Time returns to 1995, after the quarter-final win, the night that was on Sean Fitzpatrick's birthday, where the story of him meeting Tanya was revealed, but the first meeting was cut short as she was led out by her friends. He then came to a bar session, where he discovered that he was on Rupert Murdoch's radar, which could launch his brand and increase media exposure, as Murdoch is a media mogul that later launched rugby into the profession era, as players used to be on semi-professional or even amateur status, hence many players needed to work in regular jobs to stay afloat. There, he and Tanya faced racial profiling by the South African police during Apartheid era, but when the cop realised the car was not a stolen car, and realised it was Jonah, he asked for an autograph. He was happy that he finally had no need to fear the cops due to his star power. In the semi-final against England, real-life footages of Lomu trampling Mike Catt, and going on to score 4 tries was shown.

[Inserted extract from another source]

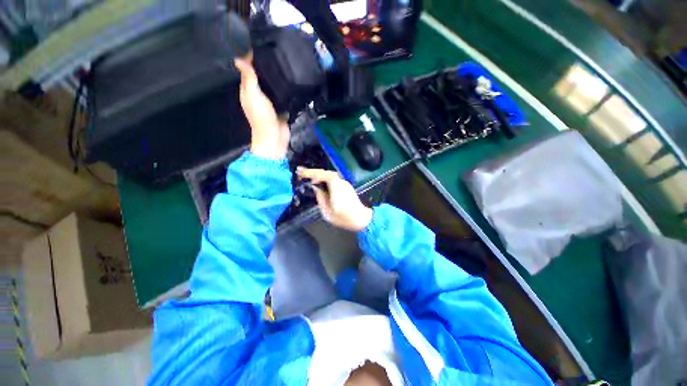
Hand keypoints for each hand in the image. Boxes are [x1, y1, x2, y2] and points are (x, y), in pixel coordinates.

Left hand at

However, time skips to 2011, when a frail Jonah is on his way to hospital in Auckland, because the body rejected Grant's donated kidney, and was resuscitated after he went into renal failure. He had outlived his 10 years life expectancy from the start of dialysis.

In 2015, footages of Jonah's final public appearances were shown, where Prince Harry presented the World Cup in 2015 after the team defended the World Cup in England. As he left the locker room, his friends, family and coaches worked around him. As he sees his current wife and his children, he morphed back into his younger self, and stepping out onto the field. As the screen darkens, his short obituary was shown.

== Cast ==
- Mosese Veaila as Jonah Lomu
- Dominic Tupou as young Jonah
- Craig Hall as Dr. John Mayhew
- Kelson Henderson as Phil Kingsley Jones
- Joel Tobeck as Laurie Mains
- Dominic Ona-Ariki as Eric Rush
- Michael Koloi as Semisi, Jonah's father
- Sesilia Pusiaki as Hepi, Jonah's mother
- Sepuloni Koloa as John, Jonah's Brother
- Valeria Davis as Tanya, Jonah's first wife
- Melissa Lawlor, as Fiona, Jonah's second wife
- Jacqui Nauman as Nadene Lomu, Jonah's third and final wife
- Colin Garlick as Chris Ginter, Wesley College's disciplinary teacher and sports coach
- Joe Naufahu as Frank Bunce, inside centre
- Luke Taplin as Sean Fitzpatrick, hooker and captain
- Phil Peloton as John Hart
- Daya-Tumua Sao-Mafiti as Michael Jones, flanker and no. 8
- Ross Anderson as Prof. Ian Simpson, nephrology specialist
- John McBeth as himself, rugby commentator
- Keith Quinn as himself, rugby commentator
- Phil Brown as Ric Salizzo, journalist, comedian and radio host
- Tarikura Kapea as Tenia Stace, Lomu's fiancée
- James Tito as Grant Kereara, radio host and Jonah's kidney donor
- Dimitrius Schuster-Koloamatangi as Drew, Jonah's cousin and Crips gang member
- Clara Lemalie as Penina, a fellow diabetic
- Mohia Mokaraka as Brayley, the eldest son of Jonah
- Jayden Richardson as Dhyreille Lomu, the youngest son of Jonah

== Reception ==
Phil Kingsley Jones was critical that the film portrayed Lomu as a villain, though being partly true, in the sense that he was not invited to attend Jonah's funeral (not shown in the final cuts), both he and John Mayhew were both father figures for Jonah. However, Phil Kingsley Jones' relationship with Jonah was not divulged in great detail, and many intimate details of Lomu's love life was also left out, as both he and Laurie Mains were not consulted in the making of the series, and leaving the public presuming the minute details as public knowledge.